The Irvine, Calif.-based data provider has been accumulating research since 2006. The firm monitors notices for defaults, scheduled home auctions, and home repossessions—warnings that result in a home ultimately going into foreclosure. One in every 381 housing units received a foreclosure filling in August, according to the report. It appears that the outlook is rather bleak, prompting more pressure on a U.S. housing market recovery, which is impacted by other economic factors. Rising unemployment, volatile consumer confidence, coupled with the federal homebuyer tax incentive concluding in April, are all factors to consider.

U.S. home sales have been dramatically affected, so according to Rick Sharga, a RealtyTrac senior vice president, “these (properties) are going to come to market, but very slowly because nobody wants to overwhelm a soft buyer’s market with too much distressed inventory for fear of what it would do for house prices,” reports AP.

August marks the ninth consecutive increase of homes lost to foreclosure on an annual basis. The last previous high was in May.

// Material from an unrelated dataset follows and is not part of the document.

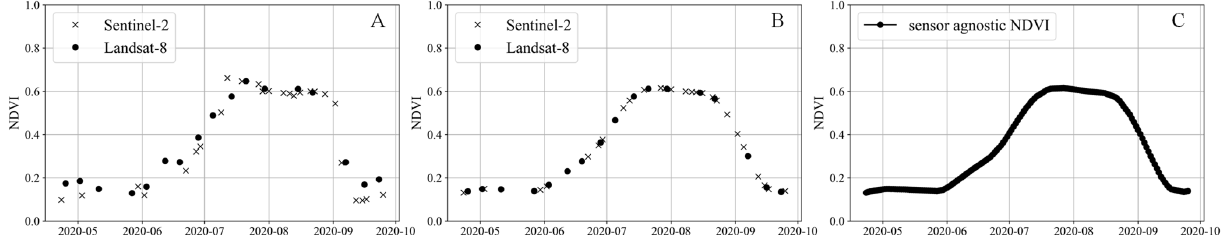
Figure 4. A schematic illustration of steps #4 and #5. ( A ) shows the average NDVI from Sentinel-2 and Landsat-8 for a given field, with 43 data points; ( B ) displays the data points ( n = 43) after LWR; and ( C ) depicts the results after the interpolation (linear line between the adjacent points) and the increase in data points ( n = 156).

At least 2.3 million homes have been repossessed by lenders since the recession began in December 2007, according to RealtyTrac. The firm forecasts that more than 1 million American households are likely to lose their homes to foreclosure in 2010.

“We’re on track for a record year for homes in foreclosure and repossessions,” said Sharga, in a telephone interview with Bloomberg. “There is no improvement in the underlying economic conditions.”

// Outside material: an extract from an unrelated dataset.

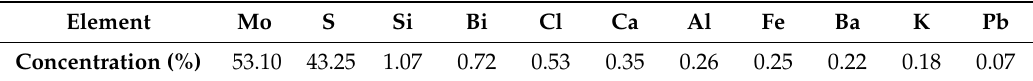
Table 1. Chemical composition of MoS 2 sample.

According to Mark Zandi, chief economist of Moody’s Analytics in West Chester, Pa., around 2 million houses will be seized by lenders through 2011. Home sales this year will be 7 percent below the 2009 total, Fannie Mae, the largest U.S. mortgage finance company, said in a report dated Sept. 6.

Although the Obama administration hoped to curb the mortgage crises, almost half of the 1.3 million homeowners who enrolled in the Obama administration’s mortgage-relief program abandoned the initiative.

The program, called Making Homes Affordable, has managed to offer assistance to around 422,000 homeowners since March 2009.

The socio-economic impact of home repossession is also being reported by ComPsych, which has tracked employee assistance calls since 1984. The company, which provides employee assistance programs to 13,000 organizations with 33 million workers worldwide, announced that housing problems have for the first time replaced child care as the No. 1 subject of employee assistance calls.

Of more than 25,000 calls from January to June 2010, 41 percent were related to moving. Of those, 77 percent sought help finding an apartment, and two-thirds of those seeking apartments said it was “foreclosure related.”

“People are calling us at the point where they don’t have alternatives,” says ComPsych CEO Richard Chaifetz. “We have sent people with no money to shelters. Their credit is terrible, and we have to buy them time. We’ve gotten calls from people that have been thrown out on the street, and that’s when they call.”